*** SUPPLIED MATERIAL ***

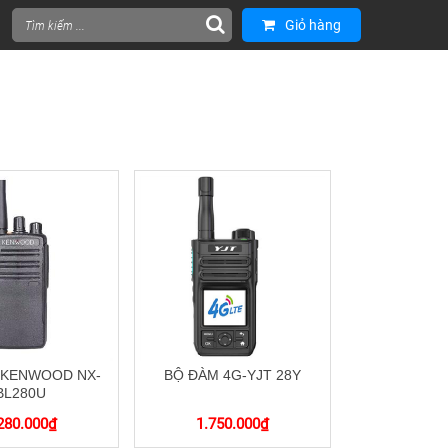
Giỏ hàng
 KENWOOD NX-
BỘ ĐÀM 4G-YJT 28Y
BL280U
280.000
₫
1.750.000
₫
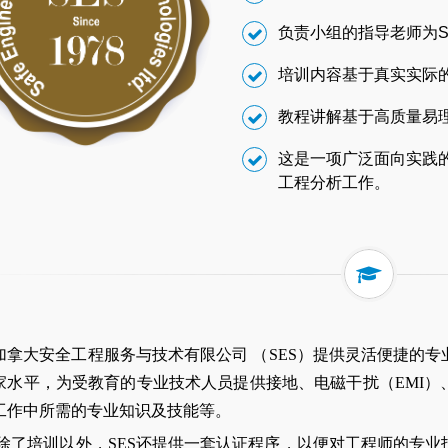
负责小组的指导老师为S
培训内容基于真实实际
教程讲解基于高质量易
这是一项广泛面向实践
工程分析工作。
加拿大安全工程服务与技术有限公司 （SES）提供灵活便捷的
家水平，为受教育的专业技术人员提供接地、电磁干扰（EMI）
工作中所需的专业知识及技能等。
除了培训以外，SES还提供一套认证程序，以便对工程师的专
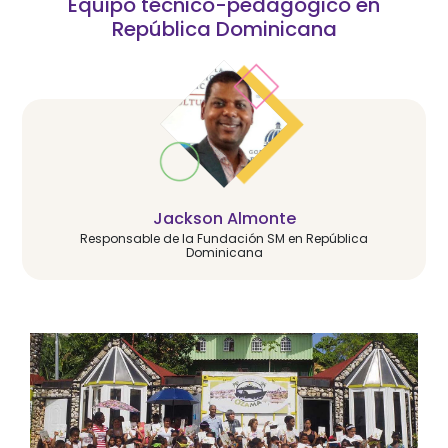
Equipo técnico-pedagógico en
República Dominicana
Jackson Almonte
Responsable de la Fundación SM en República
Dominicana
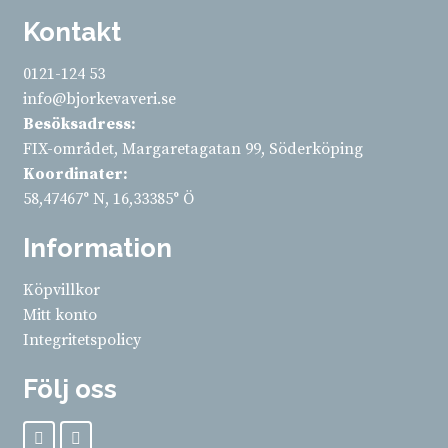
Kontakt
0121-124 53
info@bjorkevaveri.se
Besöksadress:
FIX-området, Margaretagatan 99, Söderköping
Koordinater:
58,47467° N, 16,33385° Ö
Information
Köpvillkor
Mitt konto
Integritetspolicy
Följ oss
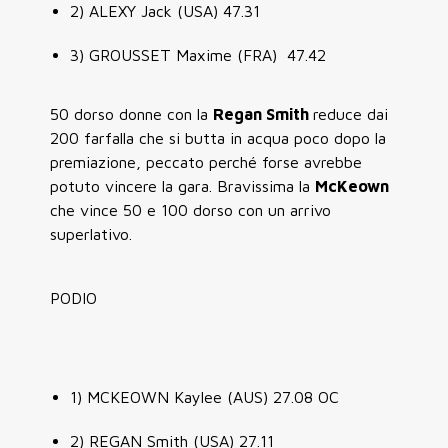
2) ALEXY Jack (USA) 47.31
3) GROUSSET Maxime (FRA) 47.42
50 dorso donne con la
Regan Smith
reduce dai
200 farfalla che si butta in acqua poco dopo la
premiazione, peccato perché forse avrebbe
potuto vincere la gara. Bravissima la
McKeown
che vince 50 e 100 dorso con un arrivo
superlativo.
PODIO
1) MCKEOWN Kaylee (AUS) 27.08 OC
2) REGAN Smith (USA) 27.11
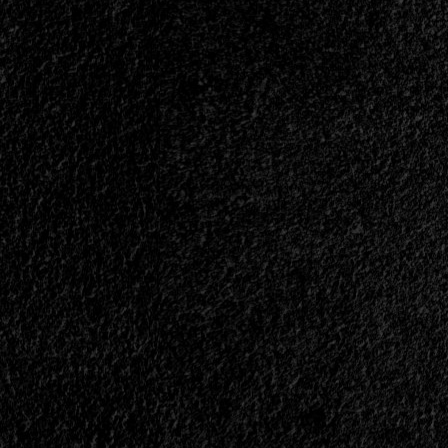
Despliega
Todo
Su
Extremo
Arsenal...
<span>
|
</span>
</small>
<div>La
Expansión
Del
Death
Metal
y
Sus
Variantes…
</div>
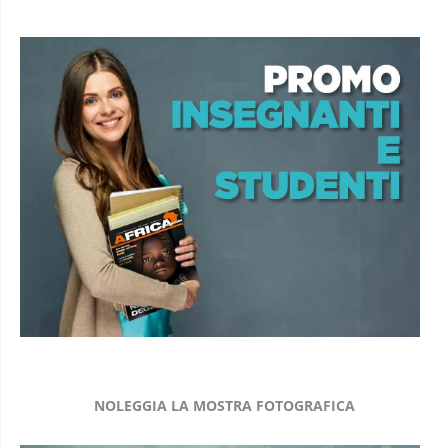
NOLEGGIA LA MOSTRA FOTOGRAFICA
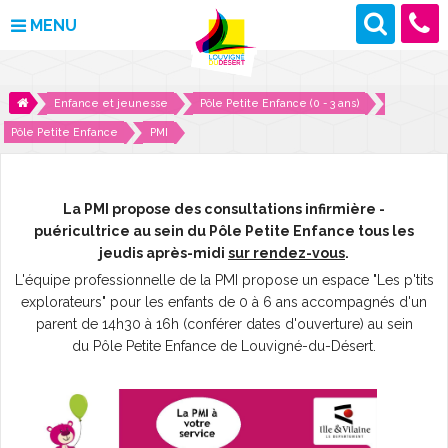
MENU
MAIRIE
Enfance et jeunesse
Pôle Petite Enfance (0 - 3 ans)
Pôle Petite Enfance
PMI
VOS DÉMARCHES
DÉCOUVRIR LOUVIGNÉ
La PMI propose des consultations infirmière -
puéricultrice au sein du Pôle Petite Enfance tous les
CULTURE ET LOISIRS
jeudis après-midi
sur rendez-vous
.
L'équipe professionnelle de la PMI propose un espace "Les p'tits
ENFANCE ET JEUNESSE
explorateurs" pour les enfants de 0 à 6 ans accompagnés d'un
parent de 14h30 à 16h (conférer dates d'ouverture) au sein
DES PROJETS POUR DEMAIN
du Pôle Petite Enfance de Louvigné-du-Désert.
CONTACT
ACTUALITÉS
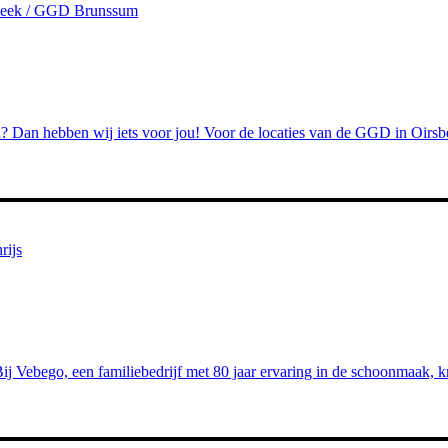
sbeek / GGD Brunssum
id? Dan hebben wij iets voor jou! Voor de locaties van de GGD in Oi
rijs
 Vebego, een familiebedrijf met 80 jaar ervaring in de schoonmaak, kri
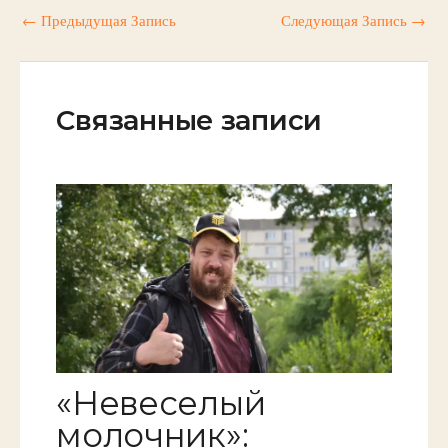
←
Предыдущая Запись
Следующая Запись
→
Связанные записи
«Невеселый
молочник»:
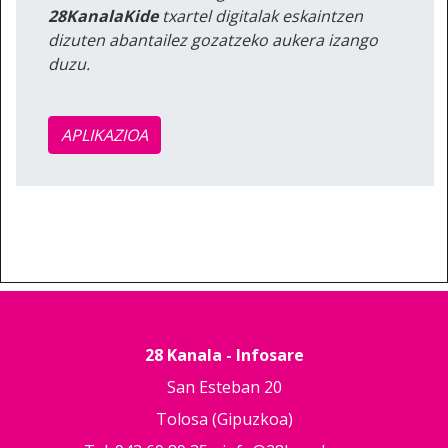
28KanalaKide
txartel digitalak eskaintzen
dizuten abantailez gozatzeko aukera izango
duzu.
APLIKAZIOA
28 Kanala - Infosare
San Esteban 20
Tolosa (Gipuzkoa)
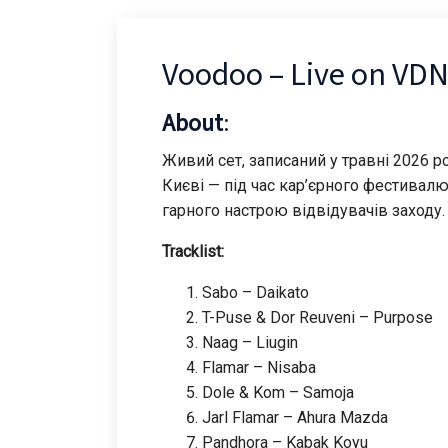
Voodoo – Live on VD
About
:
Живий сет, записаний у травні 2026 р
Києві — під час кар’єрного фестивалю
гарного настрою відвідувачів заходу.
Tracklist:
Sabo – Daikato
T-Puse & Dor Reuveni – Purpose
Naag – Liugin
Flamar – Nisaba
Dole & Kom – Samoja
Jarl Flamar – Ahura Mazda
Pandhora – Kabak Koyu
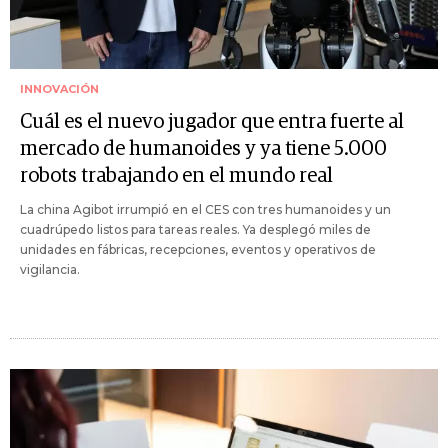
INNOVACIÓN
Cuál es el nuevo jugador que entra fuerte al
mercado de humanoides y ya tiene 5.000
robots trabajando en el mundo real
La china Agibot irrumpió en el CES con tres humanoides y un
cuadrúpedo listos para tareas reales. Ya desplegó miles de
unidades en fábricas, recepciones, eventos y operativos de
vigilancia.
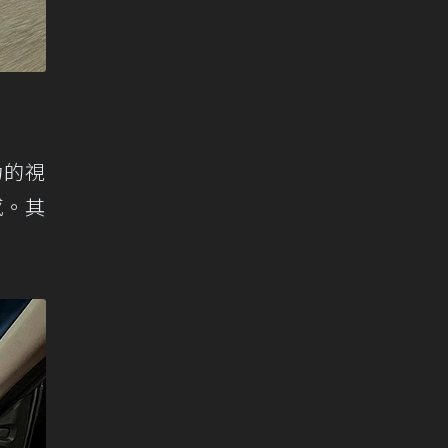
力的視
感。其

*** End of SUPPLIED MATERIAL ***

AIM OF THE EXERCISE →
Using the listing above, show each line holding the string "humanoides".

WRITTEN RESPONSE →
mercado de humanoides y ya tiene 5.000
La china Agibot irrumpió en el CES con tres humanoides y un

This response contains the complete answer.